Résultats municipales 2020 : "Ce qui se passe ce soir nous oblige à aller beaucoup plus loin dans l'écologie", estime le ministre Julien Denormandie

Le ministre de la Ville et du Logement reconnaît qu'une "vague verte" a submergé les élections municipales. La secrétaire d'Etat Brune Poirson ne veut pas elle "qu'on pense que l'écologie est nécessairement l'apanage d'un seul parti politique".

Le ministre de la Ville et du Logement, Julien Denormandie sur franceinfo
Le ministre de la Ville et du Logement, Julien Denormandie sur franceinfo (JEAN-CHRISTOPHE BOURDILLAT / FRANCE-INFO)

Alors qu'Europe Écologie-Les Verts est en passe de remporter plusieurs grandes villes de France comme Bordeaux, Strasbourg, Lyon, ou encore Besançon, le ministre de la Ville et du Logement Julien Denormandie a reconnu, dimanche 28 juin sur franceinfo, qu'une vague verte a submergé les élections municipales.

"Indéniablement ! Et d'ailleurs cette vague verte, ça fait des mois et des mois qu'on la voit, qu'on l'observe. (...) Par contre, ce dont je suis sûr aussi, c'est que l'écologie n'est pas réservée à un seul mouvement politique. (...) Mais ce qui est sûr, c'est que ce qui se passe ce soir nous oblige à aller beaucoup plus loin dans l'écologie. D'ailleurs, dès demain, le président de la République reçoit la Convention citoyenne sur le climat. Ce n'est qu'un exemple."

Une "déception" pour le score de LREM

Face au maigre score du parti de la majorité, LREM, Julien Denormandie a reconnu "sa déception" sur franceinfo. "Je ne vais pas me cacher derrière mon petit doigt, est ce que c'est une déception ? Est-ce qu'on voulait faire plus bouger les lignes dans des villes comme Strasbourg, qu'on espérait de meilleurs résultats ? Évidemment, oui."

Mais c'est une défaite compréhensible pour le ministre, plus que celles du Parti socialiste ou du parti Les Républicains. "La différence par rapport à d'autres mouvements politiques, c'est qu'il y a quatre ans, on n'existait pas, on n'avait pas d'élus locaux, donc aujourd'hui, on a plusieurs centaines de villes de petites tailles. (...) Mais on aurait aimé faire bouger les lignes dans des grandes villes."
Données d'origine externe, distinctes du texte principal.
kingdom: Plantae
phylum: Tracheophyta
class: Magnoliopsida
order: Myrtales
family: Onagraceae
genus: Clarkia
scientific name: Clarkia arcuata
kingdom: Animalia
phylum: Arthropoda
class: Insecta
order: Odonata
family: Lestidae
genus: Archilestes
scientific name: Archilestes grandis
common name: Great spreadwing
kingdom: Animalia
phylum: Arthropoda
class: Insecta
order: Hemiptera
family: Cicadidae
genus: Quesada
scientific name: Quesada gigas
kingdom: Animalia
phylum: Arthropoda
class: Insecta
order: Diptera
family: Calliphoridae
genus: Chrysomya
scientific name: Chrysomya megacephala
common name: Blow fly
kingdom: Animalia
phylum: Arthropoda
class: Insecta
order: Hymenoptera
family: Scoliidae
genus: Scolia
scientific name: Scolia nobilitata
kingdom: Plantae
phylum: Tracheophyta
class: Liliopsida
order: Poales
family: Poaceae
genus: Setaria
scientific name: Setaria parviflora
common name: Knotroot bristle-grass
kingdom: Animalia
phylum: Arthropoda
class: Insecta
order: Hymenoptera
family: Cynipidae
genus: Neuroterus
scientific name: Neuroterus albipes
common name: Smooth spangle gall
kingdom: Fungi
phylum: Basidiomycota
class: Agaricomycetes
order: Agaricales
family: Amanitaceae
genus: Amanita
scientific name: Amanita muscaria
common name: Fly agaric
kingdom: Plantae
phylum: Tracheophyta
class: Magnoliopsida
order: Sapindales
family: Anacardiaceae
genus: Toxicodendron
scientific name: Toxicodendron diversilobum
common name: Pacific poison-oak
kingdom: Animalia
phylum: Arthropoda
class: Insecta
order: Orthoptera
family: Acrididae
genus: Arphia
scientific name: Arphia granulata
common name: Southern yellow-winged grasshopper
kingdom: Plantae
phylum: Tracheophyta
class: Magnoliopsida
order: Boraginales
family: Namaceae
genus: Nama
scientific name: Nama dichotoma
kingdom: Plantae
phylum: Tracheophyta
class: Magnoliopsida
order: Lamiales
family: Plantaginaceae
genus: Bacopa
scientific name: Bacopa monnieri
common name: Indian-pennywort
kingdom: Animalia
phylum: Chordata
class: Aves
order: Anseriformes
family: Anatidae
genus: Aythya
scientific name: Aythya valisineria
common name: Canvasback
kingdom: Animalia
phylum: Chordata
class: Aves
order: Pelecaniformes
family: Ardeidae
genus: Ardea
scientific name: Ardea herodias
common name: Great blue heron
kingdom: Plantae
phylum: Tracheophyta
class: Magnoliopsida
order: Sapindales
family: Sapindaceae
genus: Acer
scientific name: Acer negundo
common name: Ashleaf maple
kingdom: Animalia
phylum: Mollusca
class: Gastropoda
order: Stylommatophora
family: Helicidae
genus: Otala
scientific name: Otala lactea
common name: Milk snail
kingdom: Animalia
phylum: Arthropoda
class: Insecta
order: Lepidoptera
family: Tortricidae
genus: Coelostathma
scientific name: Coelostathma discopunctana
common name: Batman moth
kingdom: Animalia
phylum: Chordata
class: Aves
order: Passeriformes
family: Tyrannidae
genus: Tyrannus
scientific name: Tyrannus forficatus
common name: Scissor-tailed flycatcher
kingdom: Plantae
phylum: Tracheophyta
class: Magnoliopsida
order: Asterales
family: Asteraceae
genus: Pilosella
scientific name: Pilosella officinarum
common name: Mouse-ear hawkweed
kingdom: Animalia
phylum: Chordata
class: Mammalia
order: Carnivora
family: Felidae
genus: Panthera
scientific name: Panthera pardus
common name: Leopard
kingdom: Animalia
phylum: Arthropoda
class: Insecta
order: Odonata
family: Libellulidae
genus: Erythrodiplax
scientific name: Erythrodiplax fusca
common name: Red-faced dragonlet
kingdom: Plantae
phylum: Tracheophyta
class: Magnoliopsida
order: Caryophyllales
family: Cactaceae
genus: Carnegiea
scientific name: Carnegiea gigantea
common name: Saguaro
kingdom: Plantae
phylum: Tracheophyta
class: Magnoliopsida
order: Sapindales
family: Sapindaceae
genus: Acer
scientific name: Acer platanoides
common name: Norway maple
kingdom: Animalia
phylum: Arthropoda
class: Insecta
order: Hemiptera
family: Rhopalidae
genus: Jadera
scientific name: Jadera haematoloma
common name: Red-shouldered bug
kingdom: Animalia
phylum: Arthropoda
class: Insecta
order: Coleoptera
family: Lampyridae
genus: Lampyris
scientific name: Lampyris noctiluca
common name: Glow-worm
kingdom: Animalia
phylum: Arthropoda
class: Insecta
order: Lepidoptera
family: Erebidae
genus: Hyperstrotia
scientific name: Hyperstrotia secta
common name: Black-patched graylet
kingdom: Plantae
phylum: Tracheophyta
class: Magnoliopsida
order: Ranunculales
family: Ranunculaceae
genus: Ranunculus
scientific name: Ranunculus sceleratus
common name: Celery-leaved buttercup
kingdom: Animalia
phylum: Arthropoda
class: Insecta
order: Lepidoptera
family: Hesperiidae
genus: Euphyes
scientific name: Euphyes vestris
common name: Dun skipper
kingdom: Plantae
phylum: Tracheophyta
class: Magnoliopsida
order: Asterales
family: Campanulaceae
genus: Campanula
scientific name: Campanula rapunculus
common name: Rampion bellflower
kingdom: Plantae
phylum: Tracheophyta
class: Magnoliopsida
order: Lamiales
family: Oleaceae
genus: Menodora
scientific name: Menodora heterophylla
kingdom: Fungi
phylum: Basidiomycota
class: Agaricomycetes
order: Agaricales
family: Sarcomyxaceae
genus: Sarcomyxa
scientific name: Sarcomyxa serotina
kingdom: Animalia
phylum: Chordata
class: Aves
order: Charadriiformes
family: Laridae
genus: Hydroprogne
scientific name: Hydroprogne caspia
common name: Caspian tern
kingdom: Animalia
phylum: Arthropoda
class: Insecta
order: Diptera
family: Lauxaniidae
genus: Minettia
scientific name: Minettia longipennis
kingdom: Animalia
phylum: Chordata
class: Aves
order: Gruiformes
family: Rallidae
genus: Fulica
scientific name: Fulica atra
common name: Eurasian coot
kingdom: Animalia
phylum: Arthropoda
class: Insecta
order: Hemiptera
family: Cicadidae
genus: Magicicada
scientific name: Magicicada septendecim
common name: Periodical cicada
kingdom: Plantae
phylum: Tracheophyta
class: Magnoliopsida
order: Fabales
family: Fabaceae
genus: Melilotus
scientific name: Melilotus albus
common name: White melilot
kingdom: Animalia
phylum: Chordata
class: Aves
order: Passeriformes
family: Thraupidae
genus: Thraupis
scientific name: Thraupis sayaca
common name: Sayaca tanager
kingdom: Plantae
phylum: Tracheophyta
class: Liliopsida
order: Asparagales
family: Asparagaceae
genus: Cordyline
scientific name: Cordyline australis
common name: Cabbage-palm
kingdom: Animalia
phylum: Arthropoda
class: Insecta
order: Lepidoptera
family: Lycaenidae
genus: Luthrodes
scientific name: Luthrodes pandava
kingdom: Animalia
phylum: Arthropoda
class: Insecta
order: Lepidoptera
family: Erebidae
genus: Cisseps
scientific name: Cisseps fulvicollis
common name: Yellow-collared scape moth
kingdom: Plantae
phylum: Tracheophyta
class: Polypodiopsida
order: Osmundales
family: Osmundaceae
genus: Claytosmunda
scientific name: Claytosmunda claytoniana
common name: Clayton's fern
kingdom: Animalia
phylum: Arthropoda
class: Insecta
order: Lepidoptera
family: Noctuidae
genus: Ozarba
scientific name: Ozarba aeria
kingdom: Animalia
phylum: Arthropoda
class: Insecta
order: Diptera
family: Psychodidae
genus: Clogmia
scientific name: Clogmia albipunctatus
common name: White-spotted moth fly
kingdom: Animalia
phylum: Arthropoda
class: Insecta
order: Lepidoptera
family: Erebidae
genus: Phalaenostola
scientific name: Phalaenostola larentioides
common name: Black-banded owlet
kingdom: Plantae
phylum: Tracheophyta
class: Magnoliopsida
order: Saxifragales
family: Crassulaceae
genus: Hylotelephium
Mais dimanche 28 juin, c'est aussi le taux d'abstention "historique sous la Ve République" qui interpelle le ministre. "Ça veut dire que de plus en plus, les Français se désintéressent de la politique et quand en plus, ça arrive sur les élections locales, les municipales, ça veut dire beaucoup."

"Je ne voudrais pas qu'on pense que l'écologie est nécessairement l'apanage d'un seul parti politique"

Malgré cela, Brune Poirson, secrétaire d'État auprès de la ministre de la Transition écologique et solidaire, "se réjouit", dimanche sur franceinfo, de la victoire de l'écologie lors des élections municipales. "Dès que l'écologie avance, je m'en réjouis ! (...) Mais je ne voudrais pas qu'on pense que l'écologie est nécessairement l'apanage d'un seul parti politique", a estimé la ministre.

Avec cette vague verte qui domine les résultats des élections municipales, Brune Poirson le répète : "L'écologie maintenant est un thème crucial, central de la vie politique française. Comme ça l'a été, par exemple, au sortir de la Seconde Guerre mondiale sur les questions sociales."